Jean-Louis Lebris de Kerouac est canadien français d’origine bretonne. Lorsqu’il apprend son nom, il vole d’un coup de Boeing à Paris pour fureter dans les archives. Las ! Les nazis ont brûlé une partie des documents en 1944 – et les Alliés ont rasé Brest, ville d’origine. Ne reste que le nom, et l’imaginaire.
A son retour en Floride, où il se finit au cognac (il mourra à 47 ans, quatre ans plus tard), il s’aperçoit que ce voyage a suscité en lui une illumination, le satori japonais, un « éblouissement de l’œil ». Est-ce dû à un chauffeur de taxi franchouillard de ces années De Gaulle ? Au brouillard à couper au couteau des côtes du Finistère, là où finit la terre ? Au requiem de Mozart joué dans l’église de Saint-Germain-des-Prés, dont les prés ont disparus depuis longtemps ?
Il ne sait, mais c’est l’occasion pour lui de raconter son périple rapide en France, sautant d’un taxi à un hôtel, d’un avion Air-Inter (un B26 !) à un train (un TPV qui met sept heures depuis Paris). Il est toujours en retard, rate ses transports, perd sa valise, toujours à quémander une bière – « d’Alsace » s’il-vous-plaît – ou un cognac de n’importe quelle marque du moment qu’il est fort. Ce beatnik constamment bourré a inventé le road movie dans la dope et le sexe dans ses jeunes années sans futur. Il est moins vif, mais garde sa fantaisie.

*Tâche assignée a*
Répondez aux questions suivantes sur le texte sur Kerouac :
(i) En quelle année les nazis ont-ils brûlé une partie des documents ?
(ii) À quel âge Kerouac mourra-t-il ?
(iii) Combien d'heures le train met-il depuis Paris ?

*Section des données*

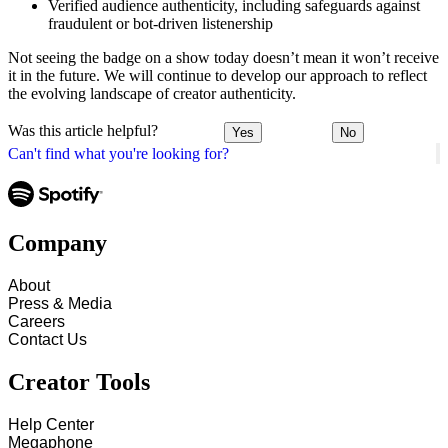
Verified audience authenticity, including safeguards against
fraudulent or bot-driven listenership
Not seeing the badge on a show today doesn’t mean it won’t receive
it in the future. We will continue to develop our approach to reflect
the evolving landscape of creator authenticity.
Was this article helpful?
Yes
No
Can't find what you're looking for?
Company
About
Press & Media
Careers
Contact Us
Creator Tools
Help Center
Megaphone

*Tâche assignée b*
Présentez chaque ligne des enregistrements sous forme de tableau Markdown à deux colonnes, « N° » pour le numéro de rang et « Ligne » pour la ligne, sans les lignes vides. Omettez les images dans la réponse.

*Réponse rédigée a*
(i) En 1944.
(ii) À 47 ans.
(iii) Sept heures.

*Réponse rédigée b*
| N° | Ligne |
|---|---|
| 1 | Verified audience authenticity, including safeguards against |
| 2 | fraudulent or bot-driven listenership |
| 3 | Not seeing the badge on a show today doesn’t mean it won’t receive |
| 4 | it in the future. We will continue to develop our approach to reflect |
| 5 | the evolving landscape of creator authenticity. |
| 6 | Was this article helpful? |
| 7 | Yes |
| 8 | No |
| 9 | Can't find what you're looking for? |
| 10 | Company |
| 11 | About |
| 12 | Press & Media |
| 13 | Careers |
| 14 | Contact Us |
| 15 | Creator Tools |
| 16 | Help Center |
| 17 | Megaphone |